The air outside was warm but unsettled, the sky a patchwork of blue and grey as shifting clouds played with the light. Rain threatened at the edges of the sky, but for now, bright summer light gilded the Derbyshire peaks.

Inside his study, Darcy reviewed the estate accounts. The butler entered, a calling card in hand.

“Mr George Wickham, sir. He waits in the front hall.”

Darcy looked up. The name carried a weight time had not lightened. He took the card and turned it over once, twice.

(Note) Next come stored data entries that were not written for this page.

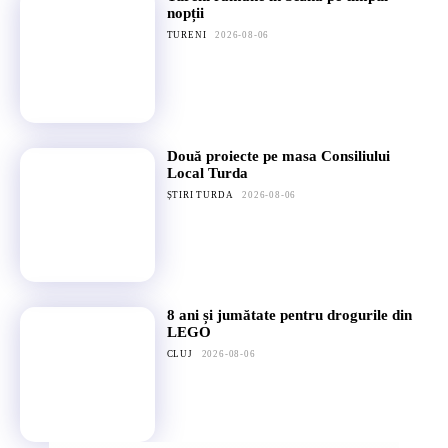
nopții
TURENI
2026-08-06
Două proiecte pe masa Consiliului
Local Turda
ȘTIRI TURDA
2026-08-06
8 ani și jumătate pentru drogurile din
LEGO
CLUJ
2026-08-06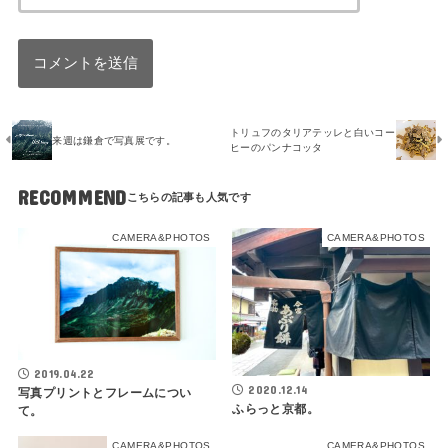
トリュフのタリアテッレと白いコー
来週は鎌倉で写真展です。
ヒーのパンナコッタ
RECOMMEND
CAMERA&PHOTOS
CAMERA&PHOTOS
2019.04.22
2020.12.14
写真プリントとフレームについ
ふらっと京都。
て。
CAMERA&PHOTOS
CAMERA&PHOTOS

Six months since the funeral. Eight years since Wickham had left for Ireland with his mother. And now he had returned, uninvited.

“You may show him in,” Darcy said, already rising.

Wickham entered, well-clothed and poised, his demeanour polished. He greeted Darcy with practised ease and took the offered seat.

“You look well,” Wickham said, casting a glance about the study. “Pemberley stands as grand as ever.”

“And you? Ireland has been kind, I take it.”

“It has.” Wickham touched his cravat. “I put my late father’s training to good use. The Darcy lands I managed flourished. My reports were always filed, I assure you.”

Darcy offered no praise. “You outlasted your welcome when your father died. What brings you back now?”

Wickham’s smile cooled. “My obligations in Ireland concluded with the year. I mean to re-establish myself in society. Properly. Respectably.”

Darcy wondered at the veracity of his claim. “Last year, thewoman who served as Georgiana’s companion, a Mrs Younge, was in fact your wife.”

Wickham blinked. His smile held, but just barely. “Was that her name? She never did care for formalities.”

“She lied to gain access to my household. To my sister.”

Wickham shrugged. “She did what she thought best—for both of us. I was abroad. She was not idle.”

Darcy’s voice turned cold. “She was dismissed. You, however, have returned.”

Wickham smiled faintly. “And yet here I sit.”

Darcy said nothing. He simply watched.

Two may play at this game.“The Kympton living is vacant,” he said at last. “If you would take orders—”

Wickham frowned. “What of Thornhill Ridge?” Though his tone remained smooth, his facade cracked at the edges. “You know it was promised to my father.”

Darcy’s voice turned to granite. “That promise died last year as well.”

Wickham stood. “I see.”

“I do not offer the living out of trust,” Darcy said. “Only to see whether you have changed, or merely learned new tricks.”

Wickham tipped his head, something unreadable in his eyes. “And what have you gleaned?”

Darcy gestured for Wickham to depart. He walked him to the front. As the door opened to the courtyard, a peal of laughter rang out.

He halted.

Georgiana.

She stood with Mrs Reynolds, smiling at something unseen. The sunlight caught in her curls, the moment unguarded, innocent. She looked up, and her laughter died.

Wickham’s grin spread, slow and predatory. “Why, if it is not little Georgie. My, my, how you have grown.”